Harry wanted to ask Lillian to call him ‘Harry’ but, he thought, he had better defer to her. She seemed – at last – to be opening herself up, and he couldn’t risk jeopardizing the position.
“Yes, I know a little. Mainly what McAllistair told me. But I also read about the battle once, and I read George Orwell. It must have been terrible.”
“Orwell wasn’t to be trusted, Mr McFry. I met him once. Not the kind of man you could pin down. Jamara was a hopeless position for us. But we felt we were all there was between Franco getting to Madrid,” Lillian said, then looked him square in the eyes and continued: “I killed someone for the first time at Jamara. Do you know how that feels?”
Harry shook his head. He saw Danny, sitting by the window, and noticed he seemed mesmerized by Lillian. Danny was wanting to ask Lillian all about George Orwell – he could hardly believe he was sat so close to someone who had met an author of Orwell’s stature.
“No. And I can’t imagine it, either,” Harry said.
“In the training, they tell you not to think of them as people. That it gets easier after the first, then the second, then the third. But it’s not true, Mr McFry. It doesn’t get any easier to know that you have deprived some poor woman of her husband, or her son, simply by pulling on a trigger.”
Lillian paused. Something seemed to occur to her.

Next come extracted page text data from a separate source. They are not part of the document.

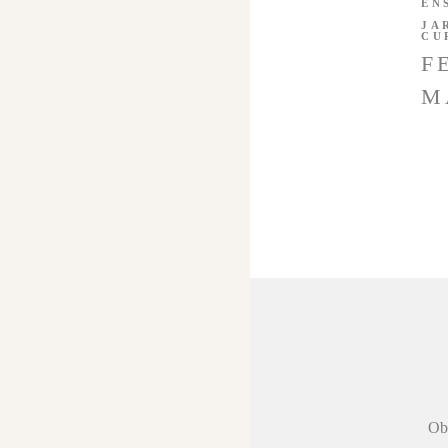
EN
JA
CU
F
M
 agradecer a
Obr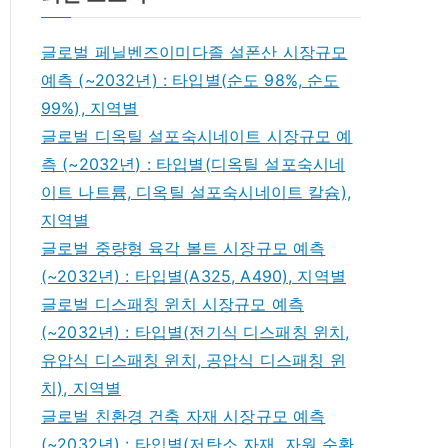
글로벌 페닐벤즈이미다졸 설폰산 시장규모
예측 (~2032년) : 타입별(순도 98%, 순도
99%), 지역별
글로벌 디옥틸 설포숙시네이트 시장규모 예
측 (~2032년) : 타입별(디옥틸 설포숙시네
이트 나트륨, 디옥틸 설포숙시네이트 칼슘),
지역별
글로벌 중량형 육각 볼트 시장규모 예측
(~2032년) : 타입별(A325, A490), 지역별
글로벌 디스패칭 윈치 시장규모 예측
(~2032년) : 타입별(전기식 디스패칭 윈치,
유압식 디스패칭 윈치, 공압식 디스패칭 윈
치), 지역별
글로벌 친환경 건축 자재 시장규모 예측
(~2032년) : 타입별(저탄소 자재, 자원 순환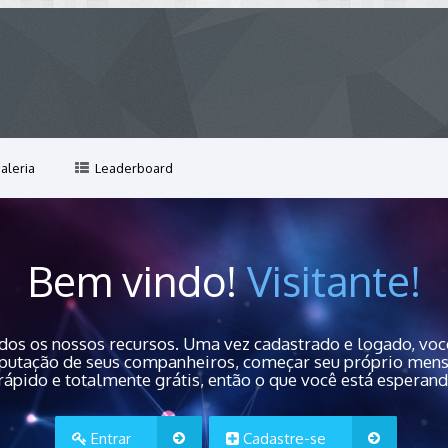
aleria
Leaderboard
Bem vindo!
Visitante!
dos os nossos recursos. Uma vez cadastrado e logado, você
 reputação de seus companheiros, começar seu próprio men
rápido e totalmente grátis, então o que você está esperan
Entrar
Cadastre-se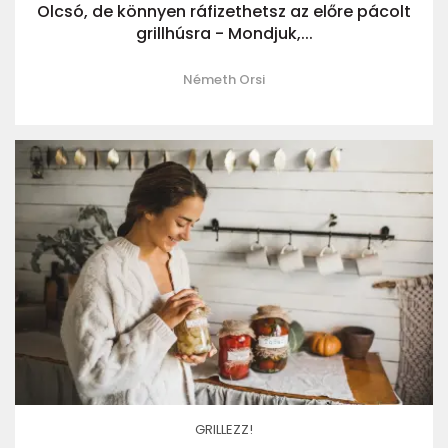
Olcsó, de könnyen ráfizethetsz az előre pácolt
grillhúsra - Mondjuk,...
Németh Orsi
GRILLEZZ!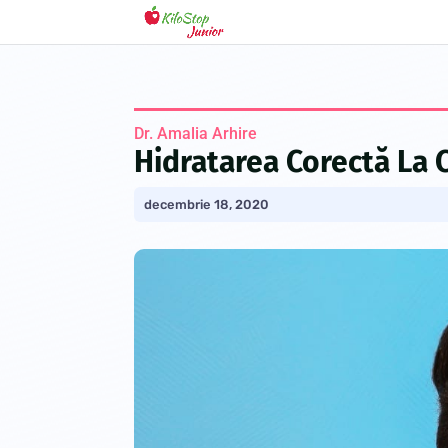
Dr. Amalia Arhire
Hidratarea Corectă La 
decembrie 18, 2020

“But tell me, Mr McFry. You said Jonathan Harcourt never existed. What made you say that?”
Harry thought of Bill Blunt, and wondered how he was doing with his contact in the National Union of Journalists.
“Because there’s no record that Jonathan Harcourt was ever born,” Harry replied, watching the colour slowly drain from Lillian’s face even as he spoke the words. Her hands seemed to be shaking as she gripped the arm of the chair. ‘Too harsh, Harry!’ he thought – better retrieve the situation quickly.
“What I mean to say, Mrs McFry, is that I have every reason to suspect that Jonathan Harcourt was a pen-name. That he was really someone else.”
Lillian seemed to gather strength from inside herself. No longer relaxed, she was fighting through the memories, trying desperately to make sense of what Harry had told her. Why of course! Why had she never thought of that? No wonder she had never found Jonathan Harcourt after the war! ‘You stupid woman, Lillian Blyth!’ she was thinking, ‘You stupid, stupid woman!’